Quälend langsam drehte er sich auf die Seite und kroch durch den Wagen. Zentimeter für Zentimeter schob er sich voran, durch Scherben, Holzsplitter und Dreck. Seine Finger krallten sich in die Fugen der Dielen und zogen den schmerzenden Körper vorwärts. Er musste zu Konstanze und Helene, musste sie beschützen!
Tränen schossen ihm in die Augen. Die Hintertür kam langsam näher. Die kühle Nachtluft wehte in den zerstörten Wagen und durchbohrte seine Lunge. Sie schien brennende Löcher in seinen Körper zu stanzen.
Mehrere Augenpaare beobachteten ihn. Einige der Kreaturen, die vor ihren zerbeulten Käfigen hockten, sahen interessiert zu, wie er sich bäuchlings vorwärtsbewegte. Langsamer als langsam. Selbst ein Scheußlich-schädlicher Schnickschnack hätte ihn in seiner derzeitigen Verfassung überholt.

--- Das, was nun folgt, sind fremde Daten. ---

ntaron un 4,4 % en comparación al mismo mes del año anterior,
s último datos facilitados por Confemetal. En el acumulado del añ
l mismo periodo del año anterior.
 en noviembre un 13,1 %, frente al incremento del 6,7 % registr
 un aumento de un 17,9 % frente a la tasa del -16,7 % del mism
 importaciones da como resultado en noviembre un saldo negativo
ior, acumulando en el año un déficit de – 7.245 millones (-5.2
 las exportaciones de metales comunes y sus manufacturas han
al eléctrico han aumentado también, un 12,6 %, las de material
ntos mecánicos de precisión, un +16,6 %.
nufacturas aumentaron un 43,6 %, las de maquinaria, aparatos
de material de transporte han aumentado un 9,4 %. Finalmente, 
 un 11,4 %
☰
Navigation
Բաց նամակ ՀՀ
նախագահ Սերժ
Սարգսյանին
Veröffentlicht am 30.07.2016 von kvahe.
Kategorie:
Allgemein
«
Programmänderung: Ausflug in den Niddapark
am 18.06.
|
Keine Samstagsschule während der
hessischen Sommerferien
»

Moritz gab nicht auf. Die Hintertür kam in Reichweite. Er streckte seinen rechten Arm aus, umfasste den Rahmen und zog sich nach vorn. Sein Schädel drohte zu zerspringen. Halb hing er aus dem Wagen, dann versuchte er, ein Bein anzuwinkeln. Er fand Halt an einem Regal und schob sich heraus. Wie ein nasses Wäschestück klatschte er auf das Pflaster und blieb auf dem Bauch liegen.
Moritz wandte den Kopf, so gut es ging, und spähte unter dem Wagen mit seinen riesigen Speichenrädern die Straße hinauf. Schatten bewegten sich. Schmutzig weiße Pfoten. Der Werwolf drehte sich um sich selbst. Ein Schnüffeln hob an.
Plötzlich ein Poltern, gefolgt von einem unterdrückten Schrei.
»Konstanze …«
Moritz kniff die Augen zusammen, dann entdeckte er sie im fahlen Mondlicht. Seine Schwester stand keine zwanzig Meter entfernt an einer hohen Mauer, mitten auf einer kleinen Schutthalde. Kisten, Bretter, Fässer und Müll stapelten sich dort. Helene und die Elster waren bei ihr. Sie halfen Konstanze, den unter ihren Füßen nachgebenden Berg zu erklimmen und versuchten sich gemeinsam über die Steinwand zu retten.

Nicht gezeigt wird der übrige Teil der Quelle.